For the listing below, give the count of lines containing "Découvrez", and no other text.

Start of Records shown

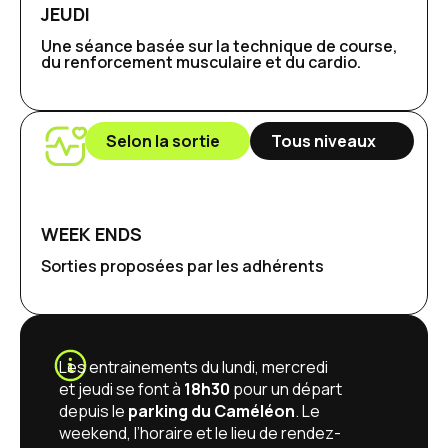
JEUDI
Une séance basée sur la technique de course,
du renforcement musculaire et du cardio.
Selon la sortie
Tous niveaux
WEEK ENDS
Sorties proposées par les adhérents
Les entrainements du lundi, mercredi
et jeudi se font à
18h30
pour un départ
depuis le
parking du Caméléon
. Le
weekend, l’horaire et le lieu de rendez-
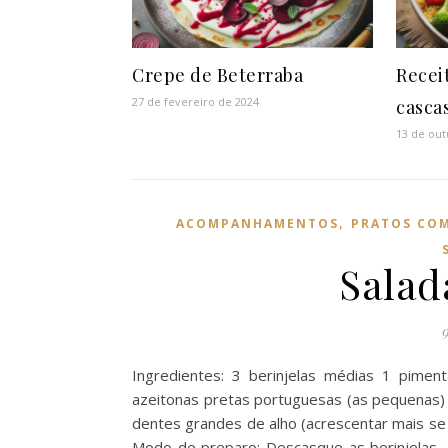
Crepe de Beterraba
Recei
27 de fevereiro de 2024
casca
13 de out
,
ACOMPANHAMENTOS
PRATOS CO
Salad
Ingredientes: 3 berinjelas médias 1 pim
azeitonas pretas portuguesas (as pequenas)
dentes grandes de alho (acrescentar mais se 
Modo de preparo: Descasque as berinjelas, 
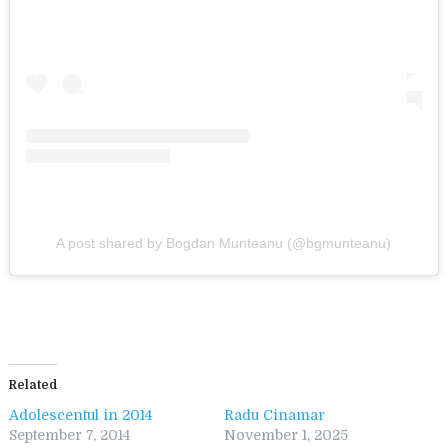
A post shared by Bogdan Munteanu (@bgmunteanu)
Related
Adolescentul in 2014
Radu Cinamar
September 7, 2014
November 1, 2025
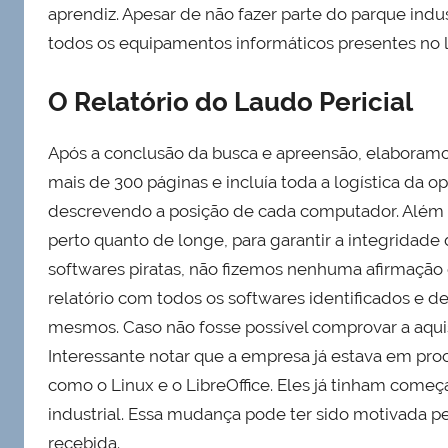
aprendiz. Apesar de não fazer parte do parque ind
todos os equipamentos informáticos presentes no l
O Relatório do Laudo Pericial
Após a conclusão da busca e apreensão, elaboramos 
mais de 300 páginas e incluía toda a logística da 
descrevendo a posição de cada computador. Além d
perto quanto de longe, para garantir a integridade
softwares piratas, não fizemos nenhuma afirmação
relatório com todos os softwares identificados e d
mesmos. Caso não fosse possível comprovar a aquis
Interessante notar que a empresa já estava em proc
como o Linux e o LibreOffice. Eles já tinham começ
industrial. Essa mudança pode ter sido motivada p
recebida.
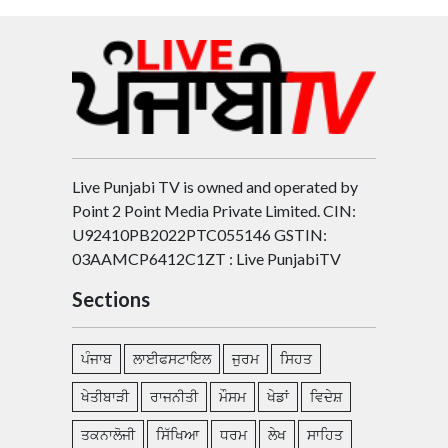
Live Punjabi TV is owned and operated by
Point 2 Point Media Private Limited. CIN:
U92410PB2022PTC055146 GSTIN:
03AAMCP6412C1ZT : Live PunjabiTV
Sections
ਪੰਜਾਬ
ਲਾਈਫਸਟਾਇਲ
ਜੁਰਮ
ਸਿਹਤ
ਖੇਤੀਬਾੜੀ
ਰਾਜਨੀਤੀ
ਮੌਸਮ
ਖੇਡਾਂ
ਵਿਦੇਸ਼
ਤਕਨਾਲੋਜੀ
ਸਿੱਖਿਆ
ਧਰਮ
ਲੇਖ
ਸਾਹਿਤ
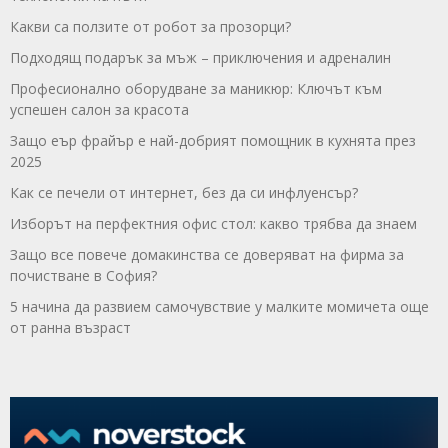
Какви са ползите от робот за прозорци?
Подходящ подарък за мъж – приключения и адреналин
Професионално оборудване за маникюр: Ключът към
успешен салон за красота
Защо еър фрайър е най-добрият помощник в кухнята през
2025
Как се печели от интернет, без да си инфлуенсър?
Изборът на перфектния офис стол: какво трябва да знаем
Защо все повече домакинства се доверяват на фирма за
почистване в София?
5 начина да развием самочувствие у малките момичета още
от ранна възраст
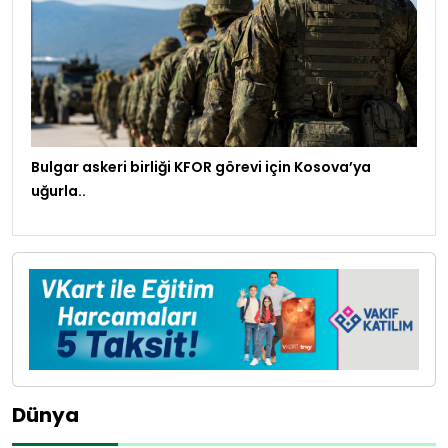
Bulgar askeri birliği KFOR görevi için Kosova’ya
uğurla..
Dünya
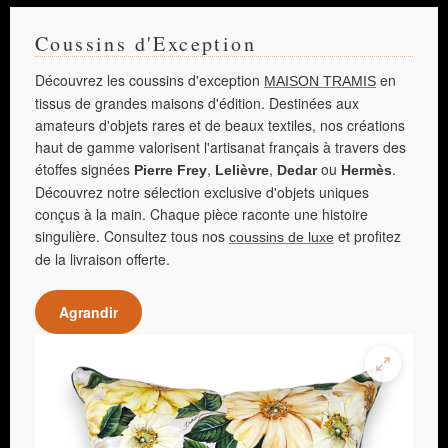
Coussins d'Exception
Découvrez les coussins d'exception
en
MAISON TRAMIS
tissus de grandes maisons d'édition. Destinées aux
amateurs d'objets rares et de beaux textiles, nos créations
haut de gamme valorisent l'artisanat français à travers des
étoffes signées
,
,
ou
.
Pierre Frey
Lelièvre
Dedar
Hermès
Découvrez notre sélection exclusive d'objets uniques
conçus à la main. Chaque pièce raconte une histoire
singulière. Consultez tous nos
et profitez
coussins de luxe
de la livraison offerte.
Agrandir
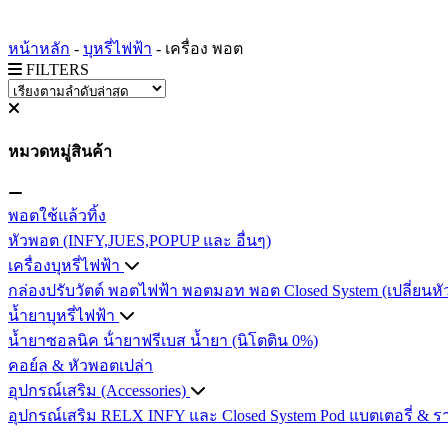
หน้าหลัก
-
บุหรี่ไฟฟ้า
-
เครื่อง พอต
FILTERS
หมวดหมู่สินค้า
พอตใช้แล้วทิ้ง
หัวพอต (INFY,JUES,POPUP และ อื่นๆ)
เครื่องบุหรี่ไฟฟ้า
กล่องปรับวัตต์
พอตไฟฟ้า
พอตมอท
พอต Closed System (เปลี่ยนหั
น้ำยาบุหรี่ไฟฟ้า
น้ำยาซอลนิค
น้ํายาฟรีเบส
น้ำยา (นิโตติน 0%)
คอย์ล & หัวพอตเปล่า
อุปกรณ์เสริม (Accessories)
อุปกรณ์เสริม RELX INFY และ Closed System Pod
แบตเตอรี่ & ร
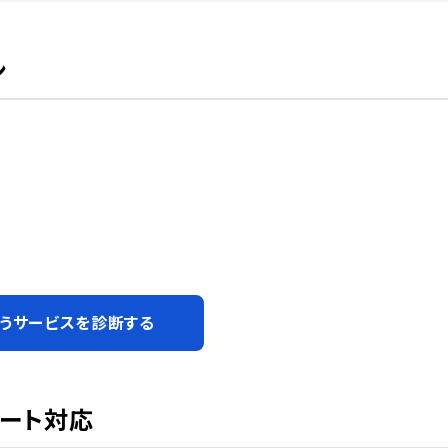
ン
うサービスを診断する
ポート対応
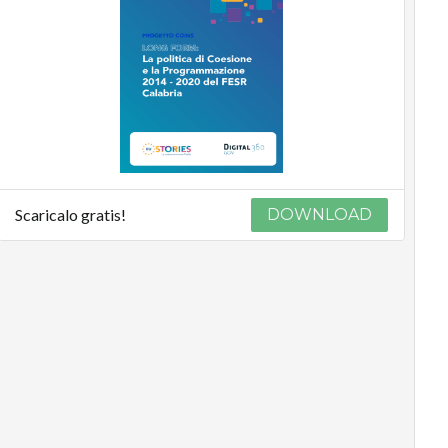
Scaricalo gratis!
DOWNLOAD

End of Records shown

▶ _Exercise response_
2